Al día siguiente, por la mañana, acompañé a Alberto a hacer gestiones al pueblo de al lado. De vuelta a casa, en el coche, el otoño nos explotó de emoción. Habían salido relucientes el sol y el naranja y el azul del cielo y el verde brillante de la hierba que orillaba el asfalto. Cantábamos I will survive conquistando con nuestras voces el espacio y el tiempo aquella mañana de noviembre, por una carretera terciaria de un solo carril, mientras movíamos bailongos nuestros cuerpos de sabrosura, ajenos a las ataduras del cinturón de seguridad. Éramos jóvenes, el mundo quedaba lejos y el campo se desplegaba a nuestros pies con la cara recién lavada tras una noche de juerga. Llegamos a casa, apagamos el motor, y Alberto sacó de su bolsillo del pantalón los auriculares rojos que desenrollaba cuidadosamente y conectaba al móvil siempre bajo de batería, al tiempo que me decía que iba a aprovechar para hacer un par de llamadas y acabar un par de cosas antes de la hora de comer.

—Genial. Me avisas por WhatsApp cuando acabes —respondí. Me fui a mi habitación a contestar un par de emails, y luego me eché un rato a dormir: aunque Alberto esto no lo supo hasta que me vino a buscar preocupado ante mi ausencia de respuesta en la mensajería instantánea, y entonces se dio cuenta de por qué no había estado atenta al WhatsApp.

Cocinamos espaguetis con salsa de tomate y espinacas, y el perro de Alberto, llamado Tobillos, nos vino a merodear los susodichos porque él también quería comer.

Luego Alberto anunció que se volvía a su cuarto a trabajar, y yo me quedé en la cocina a escribir estas líneas mientras lo escuchaba repetir una y otra vez las nueve primeras notas de Para Elisa, que Alberto se había propuesto manejar en su teclado eléctrico de reciente adquisición, como si los suyos fueran los dedos del maestro corriendo ágiles por las teclas de marfil de un piano de cola, en el centro de la estancia marmoleada de un palacio en Viena. Corriendo mis dedos por las teclas del ordenador, unas gotitas repiqueteantes sobre el cristal de la ventana me hicieron levantar la vista de la pantalla. Ante mis ojos, a través del vidrio, la lluvia y el viento se erguían sobre el paisaje gris de la tarde otoñal, y la radiante luz de la mañana parecía entonces un sueño lejano. Era como si aquella súbita tormenta viniera a anunciar el final de mi estancia en aquella casa con Alberto.

Al día siguiente, mientras pelaba una naranja para desayunar y Alberto me acompañaba inmerso de nuevo en alguna importante reunión a través de sus auriculares rojos, mi teléfono sonó después de semanas sin emitir un ruido.
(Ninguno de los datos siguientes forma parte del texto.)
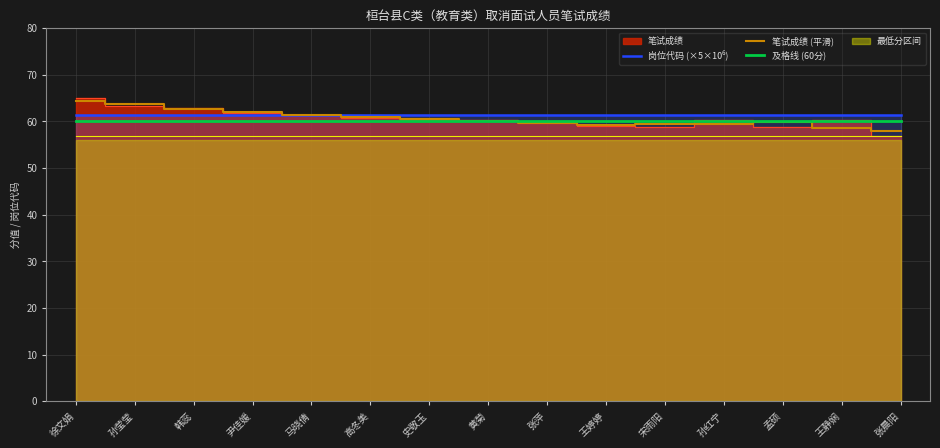

True or false: 岗位代码 (×5×10⁶) has more than 0 interior local peaks.

False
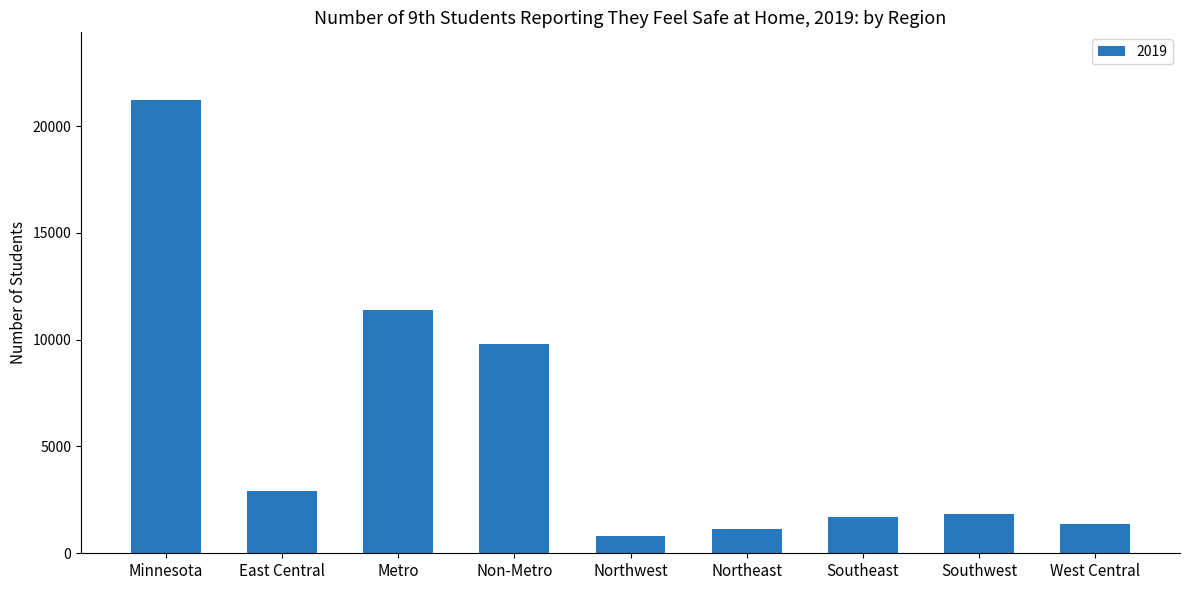

At which label does the data first exceed 1858?

Minnesota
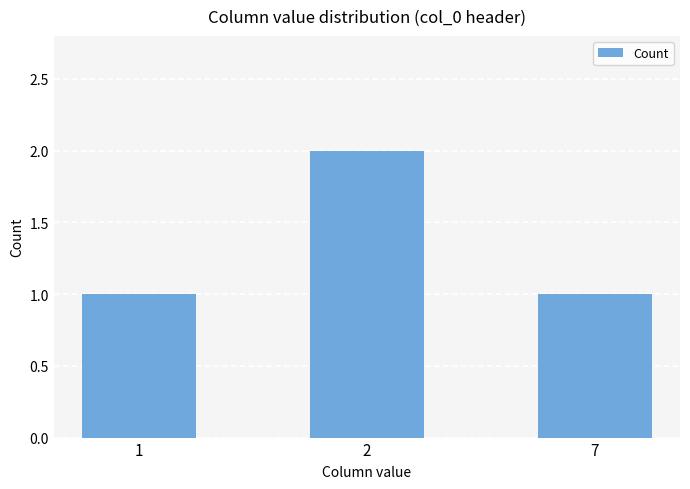

What is the ratio of the value at 2 to the value at 1?

2.0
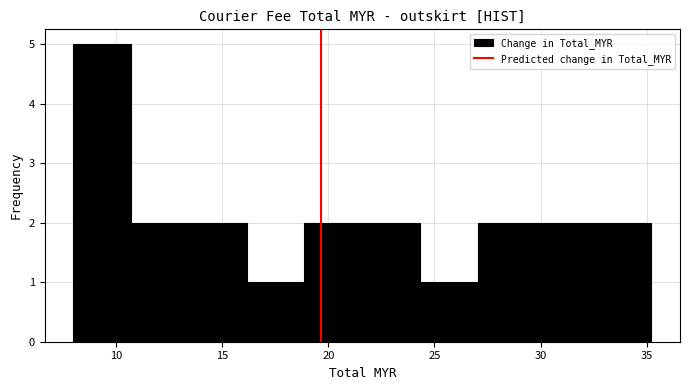

Reading left to right, transcribe this chart: for each bar, give the range it covers on the x-axis and its height. Neither the bar edges nor the heights are printed on the chart, so give them approximately, as read against the axes.

8.0 to 10.5: 5
10.5 to 13.5: 2
13.5 to 16.0: 2
16.0 to 19.0: 1
19.0 to 21.5: 2
21.5 to 24.5: 2
24.5 to 27.0: 1
27.0 to 30.0: 2
30.0 to 32.5: 2
32.5 to 35.0: 2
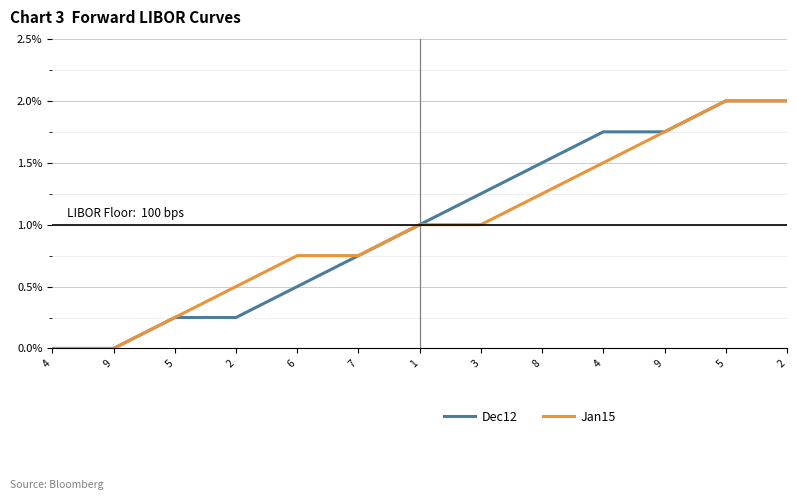

What is the highest value of the Jan15 series?

2.0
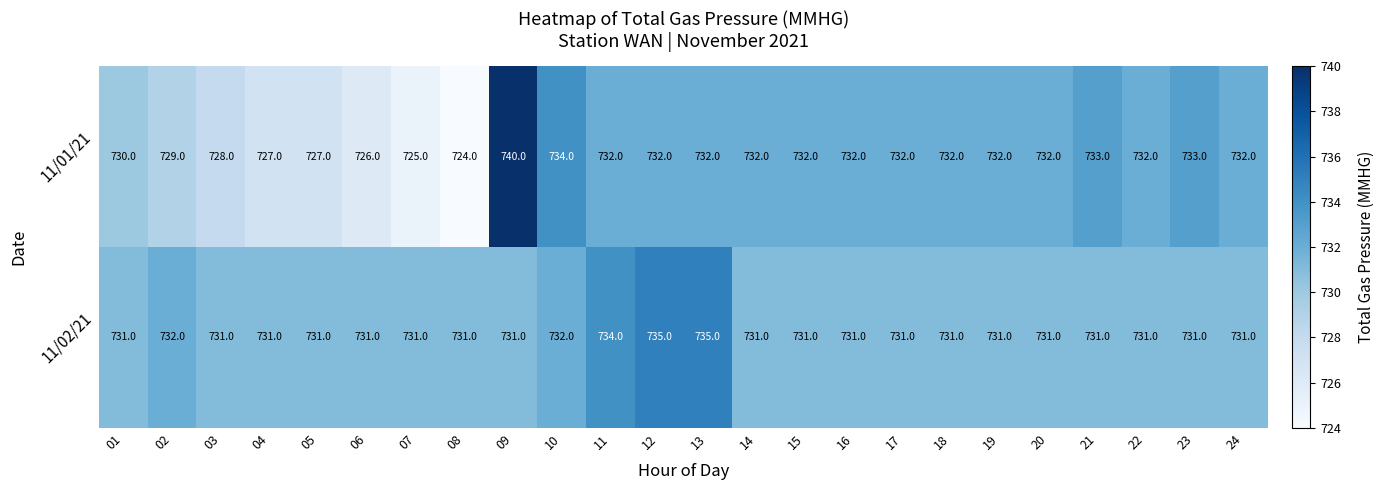

At 18, list the series in order from largest to smallest.

11/01/21, 11/02/21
Una voz al otro lado preguntó por mí, y al conocer que hablaba con la destinataria de su mensaje, pasó a desvelar el motivo de su llamada.

—¿Podrías empezar mañana? —preguntó.

Alberto me ayudó a buscar una nueva casa en Internet, y acto seguido se sumergió en la red de redes para desvelar los más profundos vicios de mi nueva compañera de piso. Me informó de que se dedicaba a masajear cabezas, y yo preparé a Alberto una infusión de jengibre con tomillo y ajo para el resfriado que aquella mañana le había empezado a aflorar. Recogí mis cosas, me despedí de Alberto. Me subí a un tren y comí tortitas de maíz inflado para calmar la pena del adiós.